Anyway, Hiram accepted the job, obviously. It is the BEST possible job that he could get here in Lovelock. BY FAR. It is a good starting salary. It offers great benefits and retirement plans. He has built-in pay raises and a flexible schedule. We are absolutely thrilled about it. One cool thing is that the mining job that he had previously been looking at would have been $5000 less a year. WAY better than a one-time shopping spree to Target.=)

Now, this may sound super ungrateful or childish what I'm about to tell you, but believe me, that's not how it was at all. I was SO super grateful to the Lord for this job. THRILLED, but I had this tiny part of me that was like, "This is VERY, very positive and wonderful, but...I don't know....it's not really that EXCITING. I mean GETTING the job was exciting, but there's not much that's exciting about working." I don't know if this will make any sense to anyone. I had the feeling that that wasn't all the Lord had in store for us.

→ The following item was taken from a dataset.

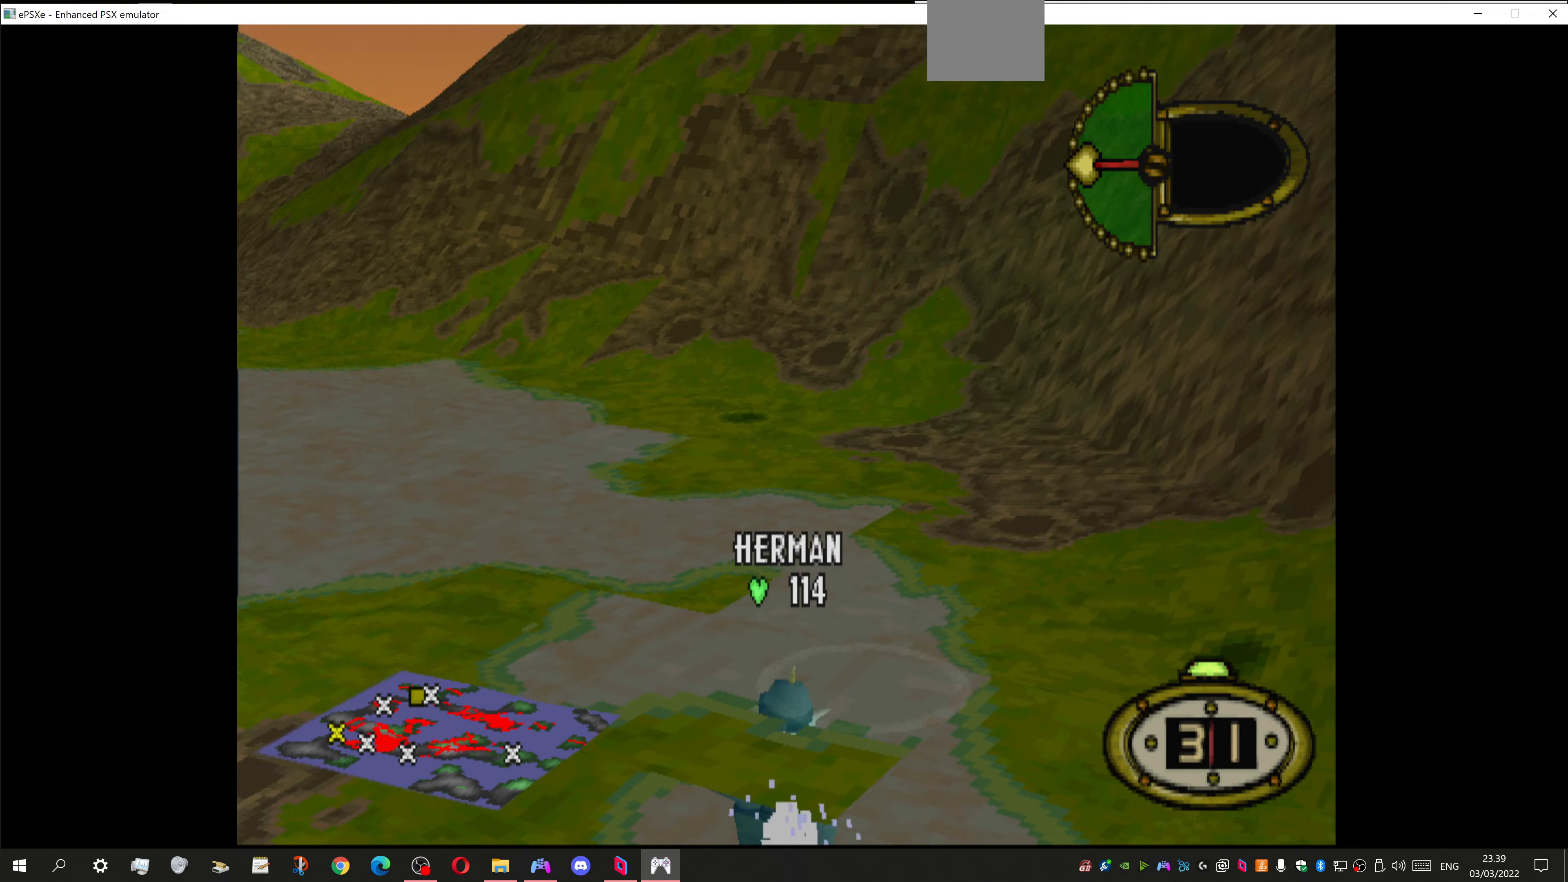
{"buttons": [], "left_stick": "center", "right_stick": "center", "events": [[233, "DPAD_LEFT", "up"], [233, "DPAD_UP", "down"], [500, "DPAD_UP", "up"]]}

Sure enough, there was more. We had been looking at property all around town trying to find the right fit. We found some mildly interesting possibilities, but nothing was really the right fit. I'm getting tired of telling this story, so suffice it to say that we were led to the IDEAL property for our family. We made an offer, it was accepted, things then got a little crazy trying to find financing and yada yada yada. It was a TON of work and headache and waiting, waiting, waiting. I can't do it justice, but I KNEW we were supposed to buy that land, and I knew that after all we could do, the Lord would make it happen, and that's what happened. We really are EXCITED about the property and all of its potential. We're excited to have animals and a garden, to plant trees and build a home. We are so happy to know that we belong here. We are grateful that God made it possible.

I love my Heavenly Father.

2 comments:

Nancy said...

I loved loved this post and it made me really think a lot about the spirit and I loved your quote about the Lord only being limited in blessing us in our being willing to ask. I have been so SO excited about this little Bear Lake cabin. Half my growing up memories revolved around going there and I am so excited to have the chance to make similar memories with my kids. Even when we first looked at it we knew there was no possible way we coudl afford a cabin. Then, suddenly, we realized we had finally paid off the loan to get out of our WA house (600 a month) and we had our withholdings set so high on our paychecks that we could easily adjust them to have several hundred more a month (and not such a giant tax return). I was out running and I just kind of told the Lord that I knew it was a totally selfich crazy thing to wish for a cabin, but that I would love to have those memories and adventures with my kids and I'd love to share it with family who might enjoy a retreat, etc. and that if it wouldn't be a horribly foolish thing to please make it work. Anywho, then everything just fell into place crazy easy and fast, and mostly I have wanted to be all excited (especially when my mom told me she felt all giddy when she heard like my grandparents were excited about it), but finances will be tighter now and Mike's mom is all about "cash is king" and so down on the idea that I keep feeling like maybe I am a terribly foolish bad person. Anyway, just so you know, your post made me feel all happy again like it is alright and yah, I will have to budget better, but it was something the Lord was willing to let us have (WHY WOULD HE BE SO GOOD TO US?? YOU and I??). So, thanks for your wise words. You are going to have to give talks on the spirit ALL THE TIME. I love you. Oh, and the only thing that might have made this post better? Had it been written in ASHLEY font.

Steve, Erin, Raegan, Brock & Bryn said...

So happy for you guys! I had a lot of catching up to do with your blog, but it was so worth the reading and your family is so good looking adn you are just beautiful and I just want to kiss your little boys! you sound so happy and i'm SOOO excited for you guys and your land and your future home!